---------- PROVIDED TEXT
Magnetic resonance imaging in cancer-related lumbosacral plexopathy
Taylor, BV and Kimmel, DW and Krecke, KN and Cascino, TL, Magnetic resonance imaging in cancer-related lumbosacral plexopathy, Mayo Clinic Proceedings, 72, (9) pp. 823-829. ISSN 0025-6196 (1997) [Refereed Article]
OBJECTIVE: To study the relative utility of computed tomography (CT) and magnetic resonance imaging (MRI) of the lumbosacral plexus in patients with systemic cancer and plexopathy.
DESIGN: In a retrospective study, we identified all patients encountered at Mayo Clinic Rochester between 1987 and 1993 with a diagnosis of lumbosacral plexopathy, and we selected for analysis those with MRI scans of the plexus (an abnormal finding was not necessary for inclusion) and a clinical and electrophysiologic appearance consistent with a diagnosis of metastatic lumbosacral plexopathy.
MATERIAL AND METHODS: The study group consisted of 31 patients (20 men and 11 women). The types of tumor were as follows: prostatic, 10 patients; colorectal, 7; bladder, 3; cervical, 3; and other, 8. Eighteen patients had received pelvic radiotherapy before diagnosis of lumbosacral plexopathy. All available MRI scans (in 27 patients) were reviewed blinded; the initial imaging report was used if the actual scans were unavailable (in 4). CT had been done in 22 patients, and results for 16 were available for blinded review. Original reports were available for the other six.
--------------------
WHAT THIS TASK INVOLVES:
Please decide whether each statement agrees with the abstract on lumbosacral plexopathy imaging, answering yes or no and quoting the words of the abstract that settle it.
1. The study group had more women than men.
2. Eighteen patients had pelvic radiotherapy before their lumbosacral plexopathy was diagnosed.
3. CT results for all 22 patients who had CT were available for blinded review.
---------- INFORMATION
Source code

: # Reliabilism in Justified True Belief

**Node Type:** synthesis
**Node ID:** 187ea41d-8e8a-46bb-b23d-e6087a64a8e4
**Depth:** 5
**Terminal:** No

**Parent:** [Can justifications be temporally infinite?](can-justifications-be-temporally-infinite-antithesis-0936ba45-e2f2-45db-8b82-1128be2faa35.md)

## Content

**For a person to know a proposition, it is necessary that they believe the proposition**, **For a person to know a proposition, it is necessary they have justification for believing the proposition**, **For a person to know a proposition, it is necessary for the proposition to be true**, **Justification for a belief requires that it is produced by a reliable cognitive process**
--------------------
REPLY TO THE EXERCISE:
1. No: "20 men and 11 women"
2. Yes: "Eighteen patients had received pelvic radiotherapy before diagnosis of lumbosacral plexopathy."
3. No: "CT had been done in 22 patients, and results for 16 were available for blinded review."